(Provided records)
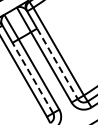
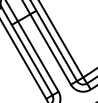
line: (57, 63) -> (56, 45), dashed -> solid
line: (32, 78) -> (31, 60), dashed -> solid

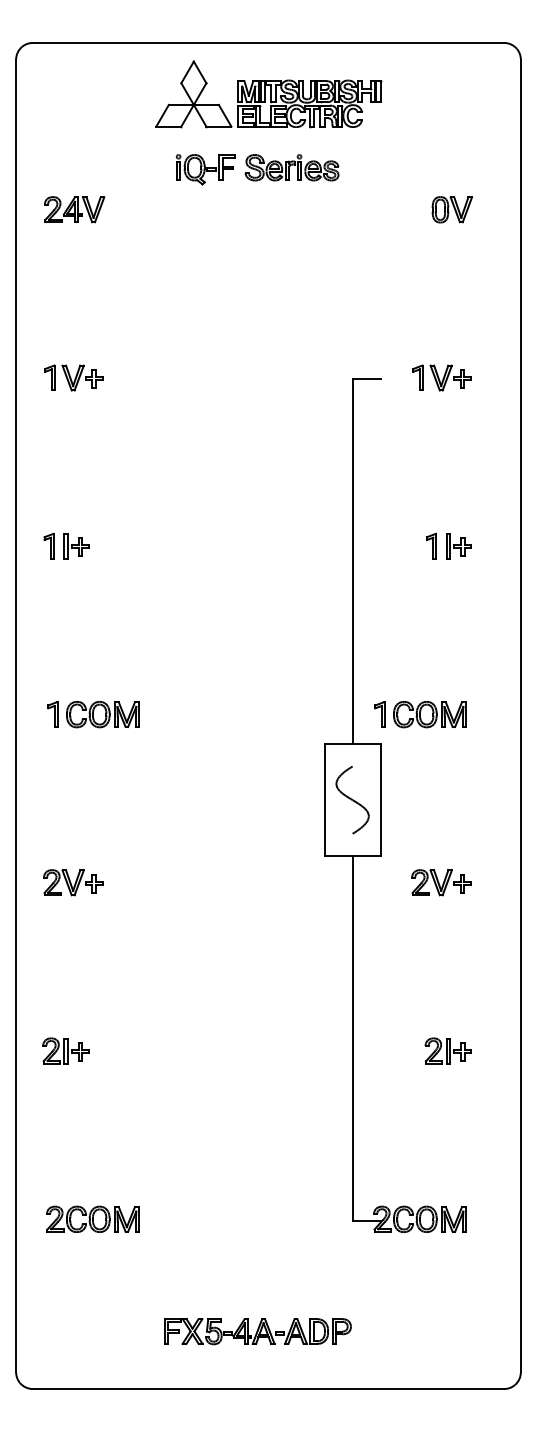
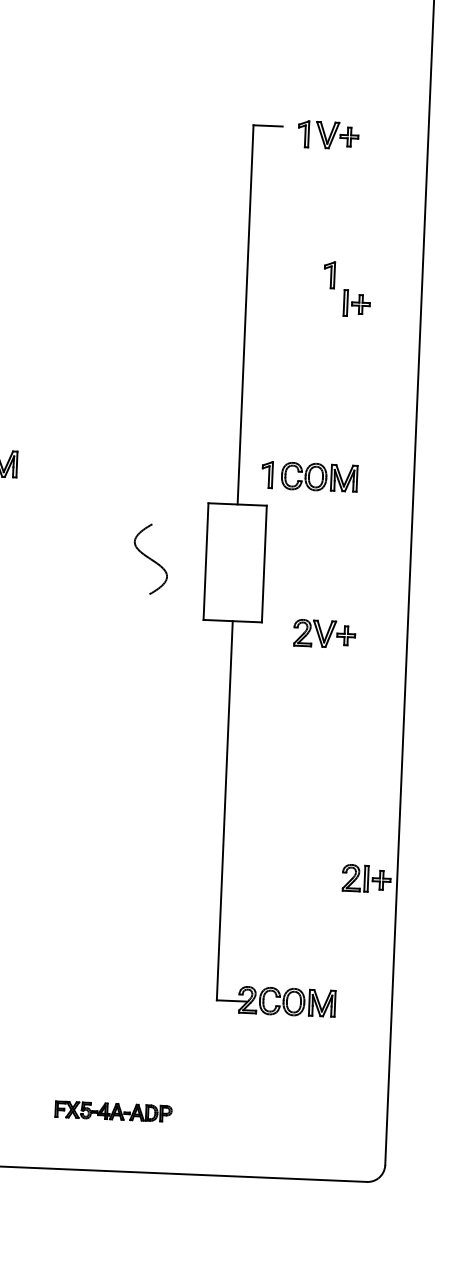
part: (441, 377) -> (328, 134), moved
part: (431, 545) -> (329, 274), moved
part: (352, 800) -> (150, 559), moved
part: (441, 882) -> (324, 633), moved
part: (447, 1050) -> (365, 878), moved
part: (257, 1331) -> (113, 1111), size x0.6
(End Provided records)
→ How to complete this task:
Your output must contain exactly the lines from the one containing "part: (352, 800) -> (150, 559), moved" to the final line of the data above, and no other text.

→ Task response:
part: (352, 800) -> (150, 559), moved
part: (441, 882) -> (324, 633), moved
part: (447, 1050) -> (365, 878), moved
part: (257, 1331) -> (113, 1111), size x0.6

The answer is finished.